Le donne sono sempre importanti per Carlo Verdone, che paragona il suo lavoro a quello di Massimo Troisi:
“Sono tutti film dove io recito con le donne, sono di una fragilità estrema non posso essere il conquistatore e l’amante. Il comico non può essere trombante, sordi non lo ha mai fatto.
Credo di aver raccontato bene una megalomania che poi alla fine nascondono una grande fragilità, sono personaggi deboli che hanno una loro fragilità. Ho rappresentato l’uomo fragile perché sono nato nel periodo del pessimismo, La donna prima era oggetto del desiderio e l’uomo ad un certo punto è stato messo all’angolo e ha preso cazzotti da una donna vogliosa di riscatto nella società. Io e Troisi abbiamo rappresentato la nostra confusione di fronte ad un oggetto complicato, avevo mille patemi e ho rappresentato in epoca e un tipo di uomo debole non codardo alla Sordi. Ho rappresentato uno sfiancato che si fa in mille pezzi. Più sono messo in difficoltà più rendo”.
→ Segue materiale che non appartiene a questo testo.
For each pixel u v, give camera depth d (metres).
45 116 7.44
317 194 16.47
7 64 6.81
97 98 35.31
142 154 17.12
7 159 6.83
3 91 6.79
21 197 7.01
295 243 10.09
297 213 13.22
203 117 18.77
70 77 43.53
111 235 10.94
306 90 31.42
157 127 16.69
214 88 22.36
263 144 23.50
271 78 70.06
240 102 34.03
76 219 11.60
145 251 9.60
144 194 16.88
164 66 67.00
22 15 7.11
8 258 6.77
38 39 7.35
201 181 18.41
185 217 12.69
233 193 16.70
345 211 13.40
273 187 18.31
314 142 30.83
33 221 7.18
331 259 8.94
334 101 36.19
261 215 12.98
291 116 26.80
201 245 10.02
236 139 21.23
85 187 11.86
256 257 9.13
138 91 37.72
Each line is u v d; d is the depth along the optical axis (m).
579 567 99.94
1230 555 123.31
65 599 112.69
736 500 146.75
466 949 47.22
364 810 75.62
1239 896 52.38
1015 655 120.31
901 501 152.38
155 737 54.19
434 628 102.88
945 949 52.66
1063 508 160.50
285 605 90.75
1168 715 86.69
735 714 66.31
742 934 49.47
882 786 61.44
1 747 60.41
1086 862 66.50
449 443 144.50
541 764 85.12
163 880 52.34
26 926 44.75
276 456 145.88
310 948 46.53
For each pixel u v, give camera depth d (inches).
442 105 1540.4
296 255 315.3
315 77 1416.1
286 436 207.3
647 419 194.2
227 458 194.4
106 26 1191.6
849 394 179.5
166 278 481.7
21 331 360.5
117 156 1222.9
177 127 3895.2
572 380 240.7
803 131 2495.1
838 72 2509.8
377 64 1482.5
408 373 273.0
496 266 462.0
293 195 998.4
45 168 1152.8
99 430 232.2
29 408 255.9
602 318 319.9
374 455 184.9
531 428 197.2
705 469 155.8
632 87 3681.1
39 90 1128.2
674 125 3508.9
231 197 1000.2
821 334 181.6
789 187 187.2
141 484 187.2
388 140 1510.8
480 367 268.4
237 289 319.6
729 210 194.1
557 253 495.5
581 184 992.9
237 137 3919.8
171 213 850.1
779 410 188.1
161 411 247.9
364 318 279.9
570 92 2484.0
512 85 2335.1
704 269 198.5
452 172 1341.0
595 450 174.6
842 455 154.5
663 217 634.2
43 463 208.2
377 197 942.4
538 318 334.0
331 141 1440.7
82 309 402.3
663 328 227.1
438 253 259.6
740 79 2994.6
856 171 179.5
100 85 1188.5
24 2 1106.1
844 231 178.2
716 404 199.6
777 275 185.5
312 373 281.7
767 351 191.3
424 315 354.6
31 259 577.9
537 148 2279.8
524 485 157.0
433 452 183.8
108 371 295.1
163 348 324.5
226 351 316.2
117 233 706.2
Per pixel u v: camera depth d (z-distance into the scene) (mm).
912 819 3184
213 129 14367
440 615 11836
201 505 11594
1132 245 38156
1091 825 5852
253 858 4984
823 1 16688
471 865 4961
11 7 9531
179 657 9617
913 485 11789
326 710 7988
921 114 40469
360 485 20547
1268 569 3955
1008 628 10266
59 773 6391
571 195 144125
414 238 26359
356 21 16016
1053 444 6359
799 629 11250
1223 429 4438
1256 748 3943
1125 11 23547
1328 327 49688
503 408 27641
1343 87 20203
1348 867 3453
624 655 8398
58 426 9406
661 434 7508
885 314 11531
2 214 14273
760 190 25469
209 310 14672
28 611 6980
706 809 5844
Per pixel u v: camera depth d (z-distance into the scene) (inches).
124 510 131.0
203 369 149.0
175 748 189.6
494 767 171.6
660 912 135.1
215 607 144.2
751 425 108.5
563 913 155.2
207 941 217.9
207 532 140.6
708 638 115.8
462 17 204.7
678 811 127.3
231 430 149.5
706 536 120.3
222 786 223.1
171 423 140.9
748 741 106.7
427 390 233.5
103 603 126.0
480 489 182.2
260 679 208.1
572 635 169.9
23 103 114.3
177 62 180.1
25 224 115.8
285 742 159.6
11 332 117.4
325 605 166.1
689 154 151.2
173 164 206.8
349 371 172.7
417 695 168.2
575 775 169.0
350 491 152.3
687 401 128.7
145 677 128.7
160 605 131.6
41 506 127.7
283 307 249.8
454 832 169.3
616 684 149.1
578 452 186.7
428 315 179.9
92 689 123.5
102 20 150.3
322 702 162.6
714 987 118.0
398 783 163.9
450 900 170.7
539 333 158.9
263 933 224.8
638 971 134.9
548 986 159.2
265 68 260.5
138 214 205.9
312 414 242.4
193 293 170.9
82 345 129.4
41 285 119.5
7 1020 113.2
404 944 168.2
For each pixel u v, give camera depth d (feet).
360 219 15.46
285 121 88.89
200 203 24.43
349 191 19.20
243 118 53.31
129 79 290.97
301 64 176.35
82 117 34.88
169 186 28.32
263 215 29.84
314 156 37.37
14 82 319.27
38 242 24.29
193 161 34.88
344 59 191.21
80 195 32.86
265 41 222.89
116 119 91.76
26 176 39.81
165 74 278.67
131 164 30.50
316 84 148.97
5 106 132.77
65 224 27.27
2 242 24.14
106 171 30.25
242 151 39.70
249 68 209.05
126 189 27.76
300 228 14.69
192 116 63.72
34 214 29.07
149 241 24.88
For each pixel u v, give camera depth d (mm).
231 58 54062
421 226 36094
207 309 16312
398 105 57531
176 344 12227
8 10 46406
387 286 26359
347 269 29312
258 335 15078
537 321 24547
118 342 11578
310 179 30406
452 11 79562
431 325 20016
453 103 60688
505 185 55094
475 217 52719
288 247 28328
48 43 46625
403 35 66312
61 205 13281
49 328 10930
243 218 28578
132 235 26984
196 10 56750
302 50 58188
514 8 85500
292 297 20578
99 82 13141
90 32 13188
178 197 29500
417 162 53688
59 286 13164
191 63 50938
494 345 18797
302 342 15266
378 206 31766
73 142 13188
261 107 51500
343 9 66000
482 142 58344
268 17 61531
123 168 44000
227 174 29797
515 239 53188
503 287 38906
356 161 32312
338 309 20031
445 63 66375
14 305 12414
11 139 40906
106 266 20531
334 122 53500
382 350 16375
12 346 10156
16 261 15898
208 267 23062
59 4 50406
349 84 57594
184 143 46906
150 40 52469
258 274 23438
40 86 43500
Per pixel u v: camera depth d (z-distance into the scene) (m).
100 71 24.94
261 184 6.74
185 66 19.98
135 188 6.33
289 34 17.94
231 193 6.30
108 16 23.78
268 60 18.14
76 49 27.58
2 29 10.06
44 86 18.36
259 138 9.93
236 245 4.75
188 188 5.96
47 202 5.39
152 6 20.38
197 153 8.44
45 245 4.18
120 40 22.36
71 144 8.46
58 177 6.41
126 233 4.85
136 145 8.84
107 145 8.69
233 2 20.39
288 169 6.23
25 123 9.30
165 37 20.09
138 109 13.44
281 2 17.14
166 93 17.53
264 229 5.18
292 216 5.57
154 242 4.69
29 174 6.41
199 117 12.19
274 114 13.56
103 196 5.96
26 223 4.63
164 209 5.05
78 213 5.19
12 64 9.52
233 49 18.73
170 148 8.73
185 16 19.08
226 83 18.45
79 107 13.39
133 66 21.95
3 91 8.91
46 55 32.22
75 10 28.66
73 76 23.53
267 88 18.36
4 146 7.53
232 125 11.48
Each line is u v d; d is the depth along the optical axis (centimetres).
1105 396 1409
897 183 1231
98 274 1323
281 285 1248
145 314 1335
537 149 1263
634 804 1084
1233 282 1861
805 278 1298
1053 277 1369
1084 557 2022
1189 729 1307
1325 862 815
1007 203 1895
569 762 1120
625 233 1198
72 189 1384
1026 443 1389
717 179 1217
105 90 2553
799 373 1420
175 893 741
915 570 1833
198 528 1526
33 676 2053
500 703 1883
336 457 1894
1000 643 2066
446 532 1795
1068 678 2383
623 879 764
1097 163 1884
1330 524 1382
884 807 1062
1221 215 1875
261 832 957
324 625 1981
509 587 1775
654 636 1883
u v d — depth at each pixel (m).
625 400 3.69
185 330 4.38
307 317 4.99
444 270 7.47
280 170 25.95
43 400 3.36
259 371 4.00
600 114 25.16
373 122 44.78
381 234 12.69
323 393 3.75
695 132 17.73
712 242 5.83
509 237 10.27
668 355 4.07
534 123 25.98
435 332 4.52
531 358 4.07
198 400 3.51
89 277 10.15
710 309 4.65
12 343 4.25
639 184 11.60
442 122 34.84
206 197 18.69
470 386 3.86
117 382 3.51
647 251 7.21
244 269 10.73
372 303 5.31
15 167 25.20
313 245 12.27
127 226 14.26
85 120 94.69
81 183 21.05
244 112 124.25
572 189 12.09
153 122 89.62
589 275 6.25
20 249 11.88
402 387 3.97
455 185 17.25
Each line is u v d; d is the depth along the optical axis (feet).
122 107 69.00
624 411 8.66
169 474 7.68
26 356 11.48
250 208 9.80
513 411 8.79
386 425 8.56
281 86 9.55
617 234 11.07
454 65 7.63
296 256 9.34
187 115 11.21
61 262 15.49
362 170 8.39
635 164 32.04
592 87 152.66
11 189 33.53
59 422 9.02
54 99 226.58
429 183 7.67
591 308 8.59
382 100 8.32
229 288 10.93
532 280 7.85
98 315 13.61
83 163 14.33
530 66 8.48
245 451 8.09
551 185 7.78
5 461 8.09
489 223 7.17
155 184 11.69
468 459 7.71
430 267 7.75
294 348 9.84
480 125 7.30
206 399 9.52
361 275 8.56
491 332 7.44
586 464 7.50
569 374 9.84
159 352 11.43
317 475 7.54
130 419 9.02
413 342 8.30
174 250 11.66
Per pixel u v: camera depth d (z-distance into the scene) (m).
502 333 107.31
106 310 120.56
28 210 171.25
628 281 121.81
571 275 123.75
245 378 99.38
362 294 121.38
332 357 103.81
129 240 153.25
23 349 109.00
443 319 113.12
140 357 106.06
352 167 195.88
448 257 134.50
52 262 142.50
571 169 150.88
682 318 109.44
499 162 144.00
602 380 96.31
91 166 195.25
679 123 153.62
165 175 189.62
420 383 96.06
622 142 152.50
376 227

Netflix (a cui è stato mostrato il pilot della sua prima serie tv) e il futuro della sala inquietano Carlo Verdone, che spiega come il prodotto debba cambiare ma sarebbe meglio continuare a vivere in ogni modo la magia della sala:
“Una domanda complicata, credo che non si possa fermare l’evoluzione delle cose. Dipenderà da Netflix stesso, credo che la perdita della sala sia un grande dolore ma non so se i giovani capiscono questo dolore. Per noi il cinema è un luogo sacrale di condivisione, oggi però non si vuole più. Ora la condivisione è soltanto condividere sul web queste cose. È un peccato che la gente non voglia più stare insieme. Credo che il cinema italiano debba fare molto molto di più. Ci sono anche film che sono rimasti molto di più. Hanno fatto cose egregie, non sono nessuno per dire che se va su Netflix non va a Cannes. Io sono convinto che se uno vuole cercare l’anima di un racconto lo troverà anche in una serie con una catena di montaggio con 50 persone che scrivono. House of cards mi ha inchiodato con la prima stagione, ma oggi è il trionfo del male e non è neppure educativo prima o poi bisognerà affrontare questo discorso”
Auguriamo altri 40 anni di successo a Carlo Verdone (che non farà una serie tv sul libro autobiografico di Francesco Totti), il libro sarà presto disponibile anche nelle librerie.